2003 Seattle Annual Meeting (November 2–5, 2003)

Paper No. 14
Presentation Time: 4:45 PM

NATURALLY OCCURRING ARSENIC IN HOLOCENE ALLUVIAL AQUIFER AND ITS IMPLICATIONS FOR BIOGEOCHEMICAL LINKAGE AMONG ARSENIC, IRON AND SULFUR FROM SOURCE TO SINK


MOHAMMAD, Shahnewaz, Geology and Geography, Auburn Univ, 210 Petrie Hall, Auburn, AL 36849, SAUNDERS, James A., Auburn, LEE, Ming-Kuo, Department of Geology, Auburn Univ, Auburn, AL 36849, WOLF, Lorraine W., Auburn Univ, 210 Petrie Hall, Auburn, AL 36849-5305 and RODEN, Eric, Biological Sciences, Univ of Alabama, Tuscaloosa, AL 35487, mohamsh@auburn.edu

Naturally elevated levels of arsenic (As) have been recognized in shallow groundwater in a Holocene alluvial aquifer at Kansas City, Missouri. Arsenic concentration ranges from 1 to 167 µg/L in eight monitoring wells in the area. There is a positive correlation between arsenic and dissolved iron and a negative correlation between As and sulfate and nitrate. Arsenic is apparently released into groundwater during the concomitant release of dissolved iron by bacterially mediated reductive dissolution of arsenic-bearing hydrous ferric oxides. Arsenic and iron mobilization is triggered by a linked redox process involving oxidation of organic carbon and reductive dissolution of iron minerals by iron-reducing bacteria (FeRB) in groundwater. The source of organic carbon is natural organic matter that was co-deposited with iron minerals during the Holocene sedimentation of the alluvial floodplain. We are currently conducting molecular biological studies (e.g., DNA sequencing) to identify actual species of bacteria in As-rich waters from the Kansas City site. Culturing of groundwater samples indicates that both FeRB and SRB are present in highly reducing groundwater samples with elevated As, but absent in oxidizing samples with low As concentration. This is the first direct field evidence of As release into groundwater due to FeRB metabolism in Holocene alluvial aquifer .
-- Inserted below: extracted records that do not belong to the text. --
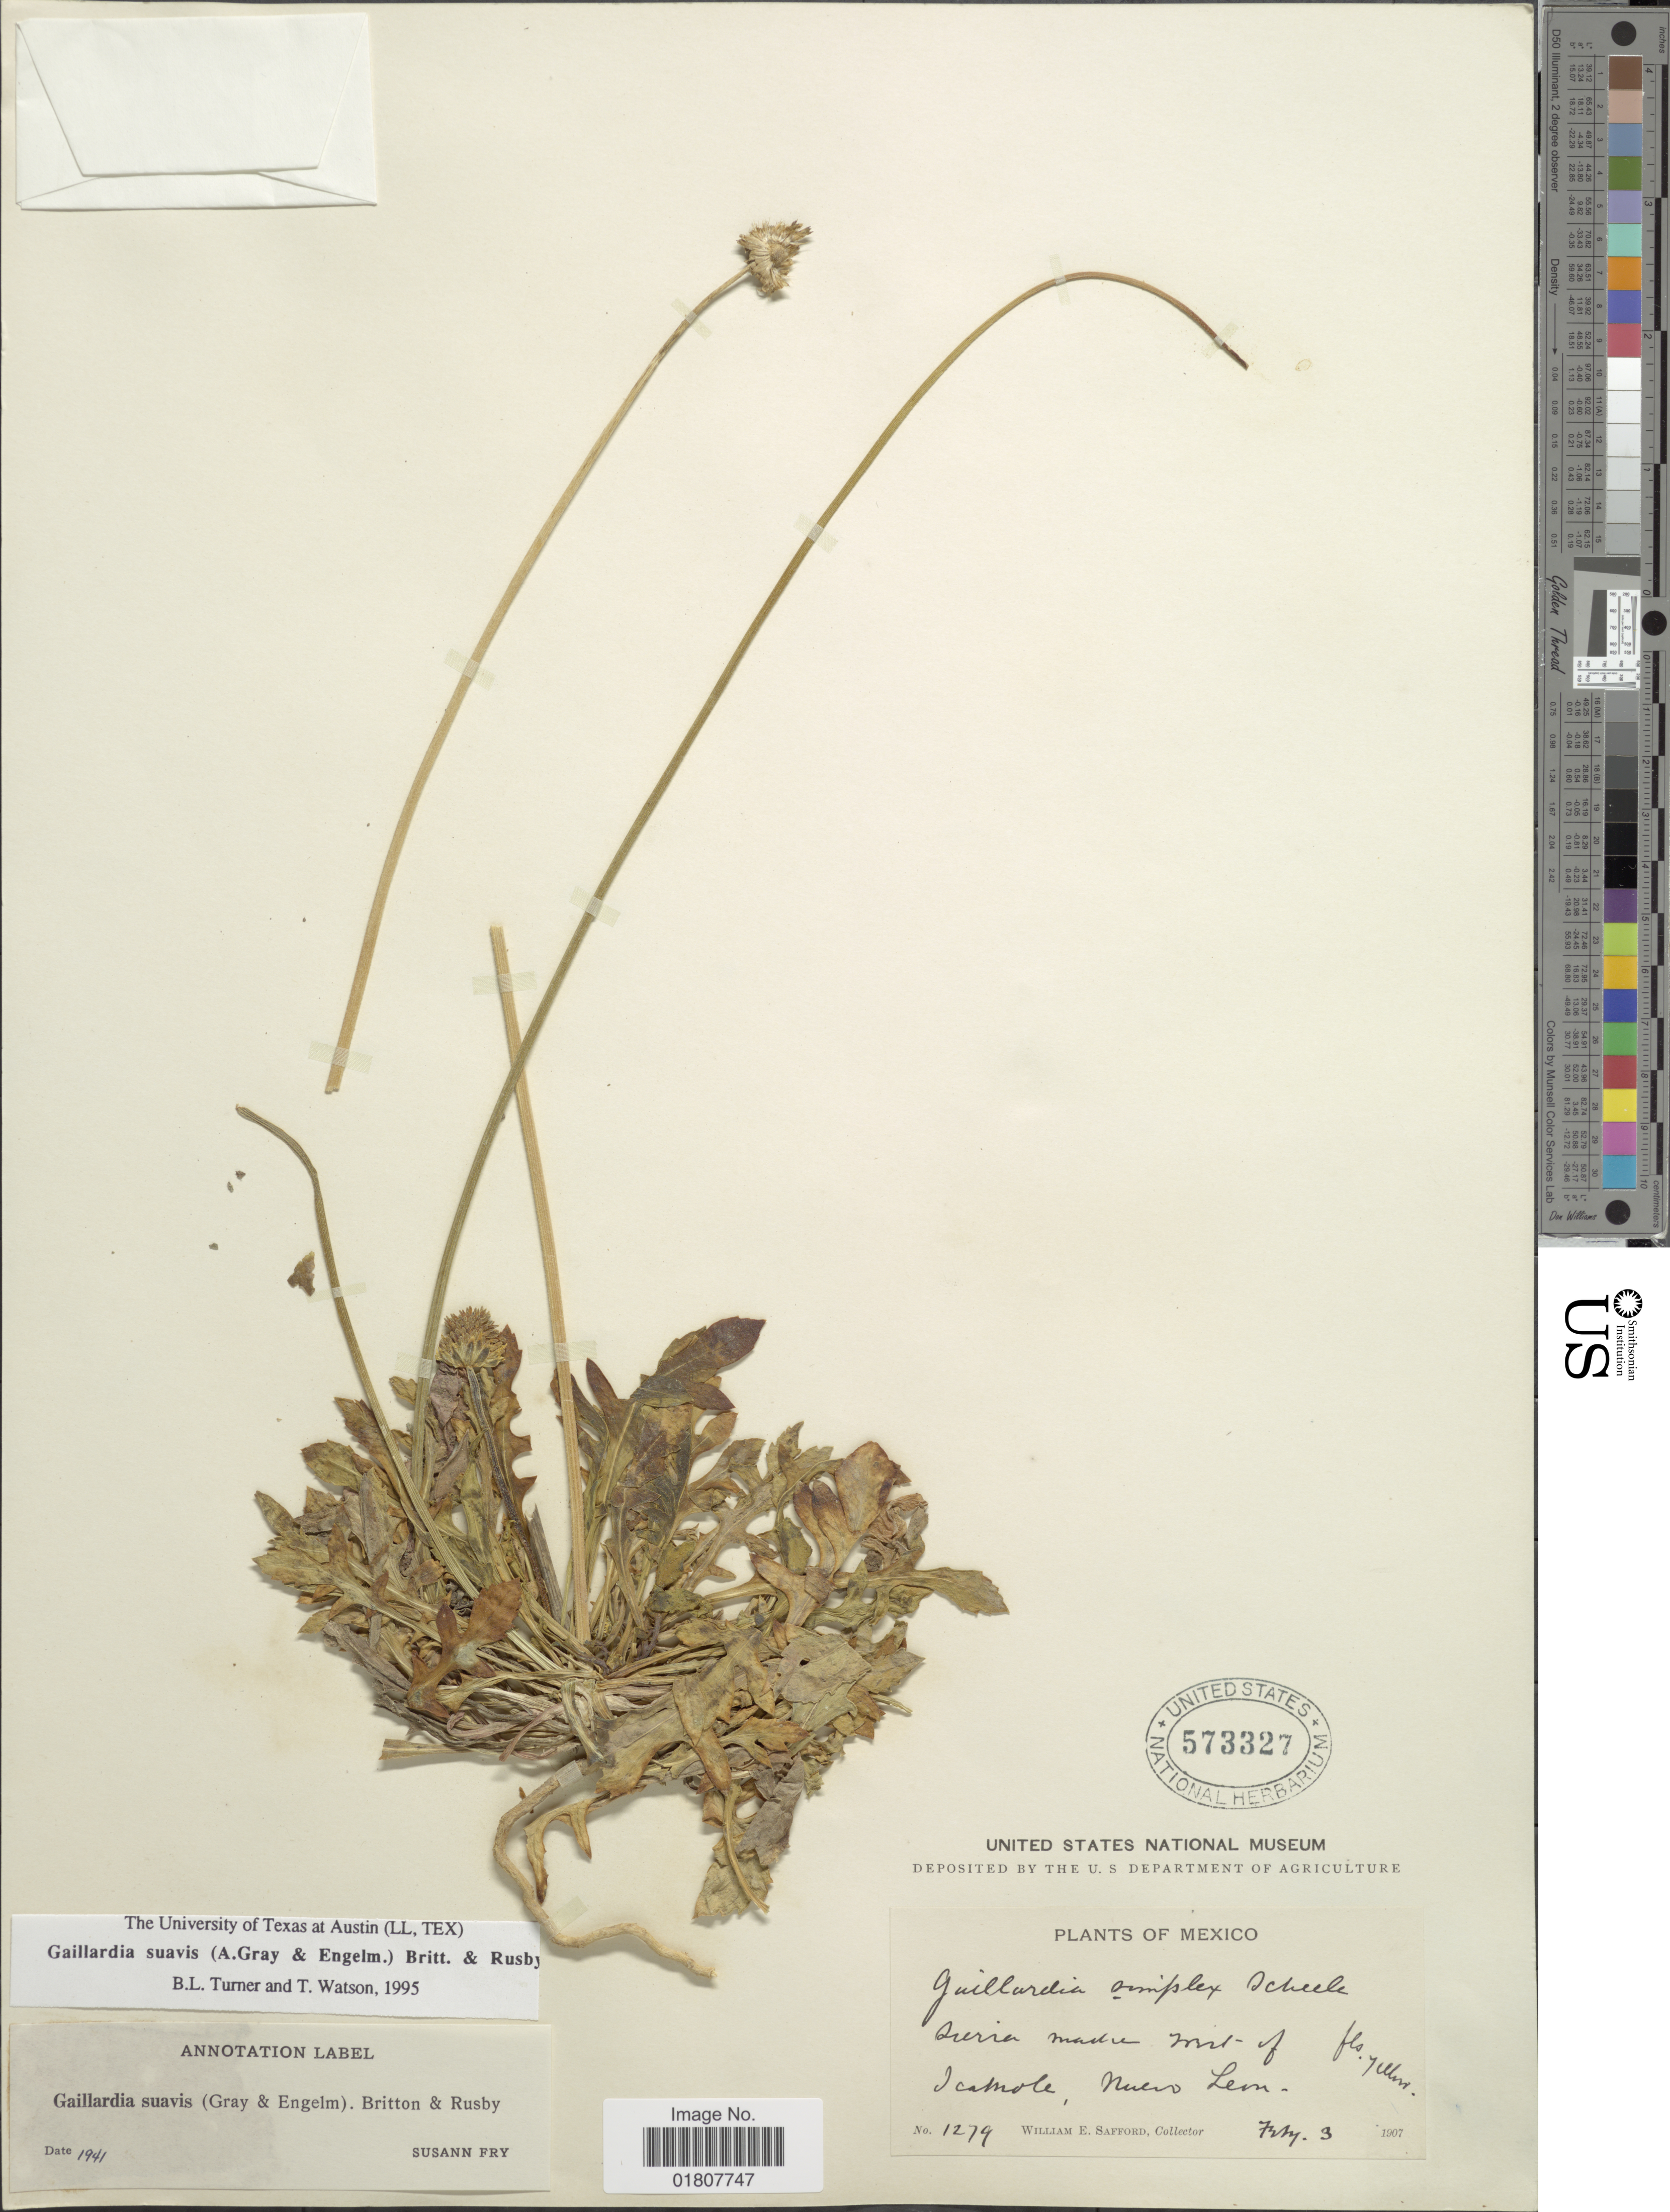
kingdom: Plantae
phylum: Tracheophyta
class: Magnoliopsida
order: Asterales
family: Asteraceae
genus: Gaillardia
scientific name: Gaillardia suavis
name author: (A. Gray & Engelm.) Britton & Rusby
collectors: W. E. Safford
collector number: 1279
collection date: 1907-02-03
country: Mexico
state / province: Nuevo León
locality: Sierra Madre North of Icamole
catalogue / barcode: US 573327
Other geochemical data from a bioremediation field experiment in a metal-contaminated Holocene alluvial aquifer also support the reductive dissolution hypothesis for arsenic release into groundwater. With the injection of reactive carbons into the subsurface, groundwater at this site quickly changed from oxidizing to reducing condition within a few weeks and arsenic concentration increased from a background value of 0.01 mg/L up to 2.82 mg/L with concomitant increase of iron. The presence of SRB in alluvial aquifer sediments implies that arsenic can be removed from iron and sulfide-rich solution at the onset of sulfate reduction and thereby implies an important biogeochemical linkage of arsenic, iron and sulfur from source to sink in nature.